In other words: they wanted to deregulate in the worst way, and they did. They did so because the deregulation was designed to benefit particular businesses, not to create a free market in banking. Pace the theory of the second best, elimination of something (restrictions on S&L investment) that would be an imperfection in the absence of other imperfections made things far worse when other imperfections (deposit insurance, forbearing regulators) remained in place.
But the narrative that came out of the S&L debacle was one of market failure, not government failure. Deregulation and markets took the blame, when what had really happened is that politicians responding to incentives (the importuning of an organized constituency) changed the laws in ways that created perverse incentives for business, and ultimately all this perversity begot something wretched indeed.

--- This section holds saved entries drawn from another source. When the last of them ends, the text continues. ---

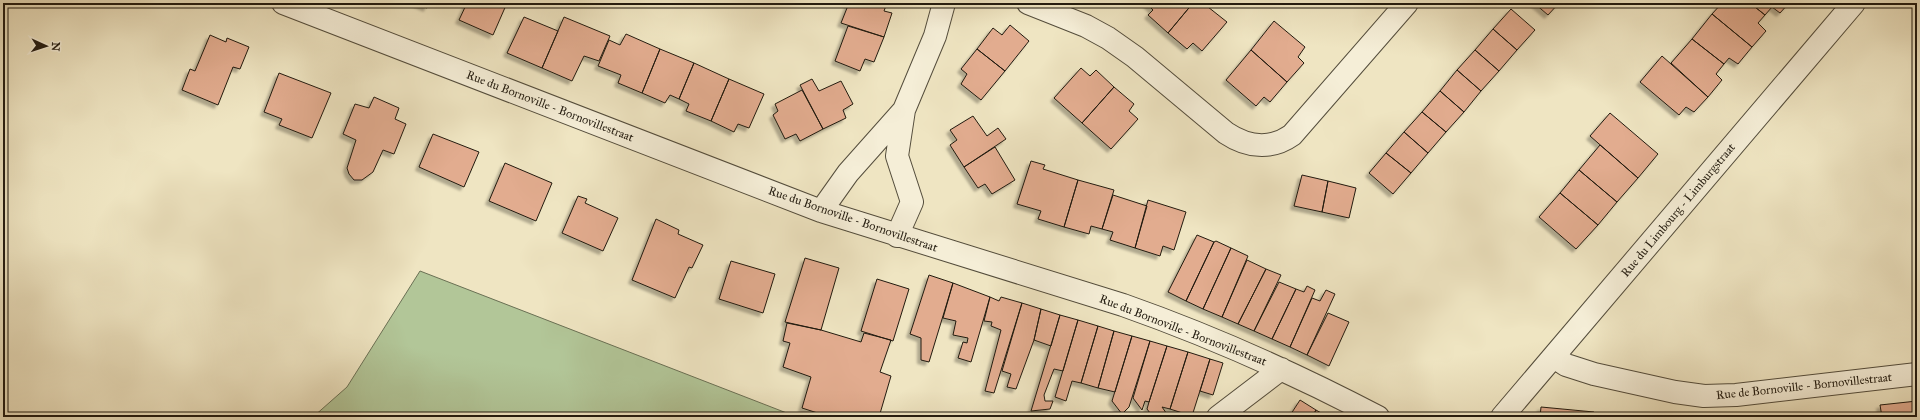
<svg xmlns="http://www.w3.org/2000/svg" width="1920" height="420" viewBox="0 0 1920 420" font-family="'IM FELL Great Primer',serif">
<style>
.green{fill:#b2c698;stroke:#6a7054}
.building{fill:#e2ac8f;stroke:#211a0f;filter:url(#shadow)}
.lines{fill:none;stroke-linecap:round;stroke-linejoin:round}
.street-casing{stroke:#544d3c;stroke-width:24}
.street{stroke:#f5eed7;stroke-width:22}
.labels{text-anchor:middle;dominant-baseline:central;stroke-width:3.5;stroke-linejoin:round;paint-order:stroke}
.street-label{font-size:12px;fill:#211a0f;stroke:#f5eed7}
</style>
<defs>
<filter id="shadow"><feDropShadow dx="-3.5" dy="3.5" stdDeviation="1" flood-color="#0004"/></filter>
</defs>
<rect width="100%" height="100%" fill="#efe5c2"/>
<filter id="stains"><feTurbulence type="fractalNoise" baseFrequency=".005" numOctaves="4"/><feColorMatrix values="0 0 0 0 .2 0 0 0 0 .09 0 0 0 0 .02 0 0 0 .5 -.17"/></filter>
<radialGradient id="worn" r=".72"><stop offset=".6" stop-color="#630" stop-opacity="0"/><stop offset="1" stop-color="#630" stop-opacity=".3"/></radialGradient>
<path class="green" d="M420,271L797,417H313L347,387Z"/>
<path class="building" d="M416,3H429L427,8Z
M467,3H507L493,35L459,20Z
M849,3H887L884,11L892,13L884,37L841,23Z
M1146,3H1193L1168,33L1148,15L1153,10Z
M1193,3H1203L1227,22L1202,51L1193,43L1187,49L1168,33Z
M1534,3H1559L1548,15Z
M1722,3H1750L1765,15L1758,23L1766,31L1752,47L1712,14Z
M1750,3H1789L1780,13L1772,7L1765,15Z
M1511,9L1535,30L1517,50L1493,29Z
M1712,14L1752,47L1738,64L1729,58L1724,64L1692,39Z
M524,17L558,31L542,68L507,53Z
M564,17L610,36L599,61L584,56L572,81L542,68Z
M1274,21L1305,47L1298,57L1304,63L1287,82L1251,50Z
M1010,25L1029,41L1005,71L977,49L993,28L1002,35Z
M848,26L884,37L874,62L865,59L860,71L835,61Z
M1493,29L1517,50L1499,71L1475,50Z
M626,34L660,49L642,93L618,83L621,75L598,66L609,40L620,45Z
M210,35L226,42L227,38L249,47L240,69L233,67L218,105L182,90L190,69L195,71Z
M1692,39L1724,64L1716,74L1722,80L1708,97L1671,63Z
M660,49L694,63L679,99L670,95L665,103L642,93Z
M977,49L1005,71L981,100L961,84L967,74L961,69Z
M1251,50L1287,82L1270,102L1264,97L1256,106L1226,80Z
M1475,50L1499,71L1481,91L1457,70Z
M1662,56L1708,97L1694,112L1686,107L1679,115L1640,82Z
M694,63L729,79L711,121L686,111L689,104L679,99Z
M1081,68L1090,76L1096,70L1114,87L1082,123L1054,98Z
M1457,70L1481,91L1464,112L1440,91Z
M279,73L331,93L312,138L279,125L282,119L264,112Z
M729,79L764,94L749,128L738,124L734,132L711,121Z
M812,79L819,91L841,81L853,104L843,110L846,118L823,129L800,85Z
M1114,87L1134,104L1129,111L1138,119L1111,149L1082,123Z
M802,90L823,129L800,141L796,134L785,139L773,115L778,111L775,104Z
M1440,91L1464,112L1446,132L1422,112Z
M374,97L399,108L395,119L406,124L394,154L383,150L373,172L362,180H354L349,174L347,168L356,140L343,134L355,104L369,108Z
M1422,112L1446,132L1428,153L1404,132Z
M1610,113L1658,154L1638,178L1590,136Z
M973,116L987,136L998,128L1006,139L964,167L950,145L957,140L950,130Z
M1404,132L1428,153L1411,173L1386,153Z
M433,134L479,152L464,187L419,167Z
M1600,145L1638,178L1617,202L1579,170Z
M995,147L1015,180L992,194L985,184L978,188L964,167Z
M1386,153L1411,173L1393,194L1369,173Z
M1031,161L1045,165L1043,169L1078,180L1064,227L1038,219L1041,211L1017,204Z
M505,163L552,183L536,221L489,201Z
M1579,170L1617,202L1598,225L1560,193Z
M1302,175L1328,181L1322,212L1294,206Z
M1078,180L1114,190L1102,229L1091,226L1089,234L1064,227Z
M1328,181L1356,188L1349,218L1322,212Z
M1560,193L1598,225L1576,249L1539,217Z
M1113,195L1147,206L1135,248L1110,240L1113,232L1102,229Z
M578,196L587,199L585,203L618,218L603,251L562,233Z
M1148,200L1186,212L1174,250L1163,246L1160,256L1135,248Z
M656,219L679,230L678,234L703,245L692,268L689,267L675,298L632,280Z
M1197,235L1214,242L1186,301L1168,292Z
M1216,241L1231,248L1203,309L1186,301L1214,242Z
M1231,248L1248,256L1222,317L1203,309Z
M805,258L839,268L821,330L785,322Z
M1247,260L1266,269L1238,324L1222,317Z
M731,261L775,274L763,313L719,299Z
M1266,269L1281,275L1254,331L1238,324Z
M929,275L953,283L929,362L921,360V338L910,334Z
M877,279L909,289L893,341L861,331Z
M1279,282L1296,289L1272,339L1254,331Z
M953,283L990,297L971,362L958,358L963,342L967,343L968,338L953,335L956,321L943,318Z
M1307,286L1315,290L1290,347L1272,339L1296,289L1304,292Z
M1326,290L1335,294L1307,355L1290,347L1312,298L1320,301Z
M990,297L999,301L1001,297L1022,303L994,393L985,391L1001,330L991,326L992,322L984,321Z
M1022,303L1041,309L1034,340L1016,389L1007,387L1011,374L1002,371Z
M1041,309L1060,315L1051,346L1034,340Z
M1328,313L1349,322L1329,366L1307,355Z
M1060,315L1078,320L1063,371L1054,369L1044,395L1045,401H1053L1050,409L1031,411Z
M1078,320L1098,326L1081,383L1072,381L1066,401L1055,397Z
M787,323L821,330L861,342L864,333L891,340L880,372L891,376L879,417H830L802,408L811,377L783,367L790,343L783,341Z
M1098,326L1114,331L1098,388L1081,383Z
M1114,331L1132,336L1115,392L1098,388Z
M1132,336L1150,341L1129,407L1122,414L1112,401Z
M1150,341L1167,346L1149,402L1145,401L1142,410L1133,398Z
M1167,346L1188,352L1170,409L1162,407L1169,417H1153L1147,409L1149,402Z
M1188,352L1210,359L1192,416L1170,409Z
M1210,359L1223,363L1213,395L1200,391Z
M1300,400L1316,410L1312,417H1289Z
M1917,401V417H1882L1880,405Z
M1541,407L1594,412L1593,417H1540Z
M1316,410L1328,417H1312Z"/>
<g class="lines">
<defs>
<path id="street" d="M283,3L821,211L1123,305C1211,336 1296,374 1378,417
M1028,3L1086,26L1108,38L1135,57L1226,133C1247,147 1271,150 1292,135L1407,3
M904,110L935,36L944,3
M821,211L848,173L904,110L897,156L912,202L897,236
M1554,357L1566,365L1594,374L1675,392L1704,396L1736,395L1917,374
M1218,417L1281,369
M1502,417L1854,3"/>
</defs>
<use href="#street" class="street-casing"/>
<use href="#street" class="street"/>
</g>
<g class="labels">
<g class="street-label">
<text transform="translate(550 106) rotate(21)">Rue du Bornoville - Bornovillestraat</text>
<text transform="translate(1678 210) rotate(-50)">Rue du Limbourg - Limburgstraat</text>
<text transform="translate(853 219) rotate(19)">Rue du Bornoville - Bornovillestraat</text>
<text transform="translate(1183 330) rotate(21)">Rue du Bornoville - Bornovillestraat</text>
<text transform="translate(1804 386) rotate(-6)">Rue de Bornoville - Bornovillestraat</text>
</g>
</g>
<rect width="1920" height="420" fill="none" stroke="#efe5c2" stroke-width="16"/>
<rect x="4" y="4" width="1912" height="412" fill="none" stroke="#211a0f" stroke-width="2"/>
<rect x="8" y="8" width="1904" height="404" fill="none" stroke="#211a0f"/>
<g transform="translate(46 46) rotate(93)" stroke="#f5eed7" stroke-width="3" paint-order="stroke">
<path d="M0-3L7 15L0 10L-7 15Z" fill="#211a0f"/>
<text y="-6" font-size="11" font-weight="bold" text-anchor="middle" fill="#211a0f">N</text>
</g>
<rect width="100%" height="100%" filter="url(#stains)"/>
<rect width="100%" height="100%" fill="url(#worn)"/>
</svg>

The crisis was played out on Main Street, but its origins lay squarely on Pennsylvania Avenue.
The takeaway from all this is rather depressing. It means there is an inherent political bias against pro-market policies because markets, and the beneficiaries of markets, do not form an organized political force. The difficulty of voters to distinguish pro-business policies from pro-market rhetoric often used to advance them means that economic crises (the Great Depression, the S&L collapse, the 2008 Crisis) that are strongly rooted in government failure are blamed on markets instead, which perversely results in even more government intervention.
So this is why Republicans damage the cause of free markets and small government. They spout pro-market and small government rhetoric, but for reasons of political economy, really do little that actually advances free markets or reduce the size of government. But when some government policy creates incentives that lead to a bad market outcome, their rhetoric boomerangs on markets, not government.
The post-crisis years have been a period of slow growth and economic sclerosis. This is largely attributable to the explosion of regulation that has taken place since 2009. The narrative that helped spark this explosion is that markets failed. Alas, Republicans did much to advance that narrative, albeit inadvertently. But advance it they did, and the malign effects will be felt for decades to come.
In brief, Republican politicians may be subjectively pro-market and pro-capitalism, but objectively they have done grievous harm to markets and capitalism.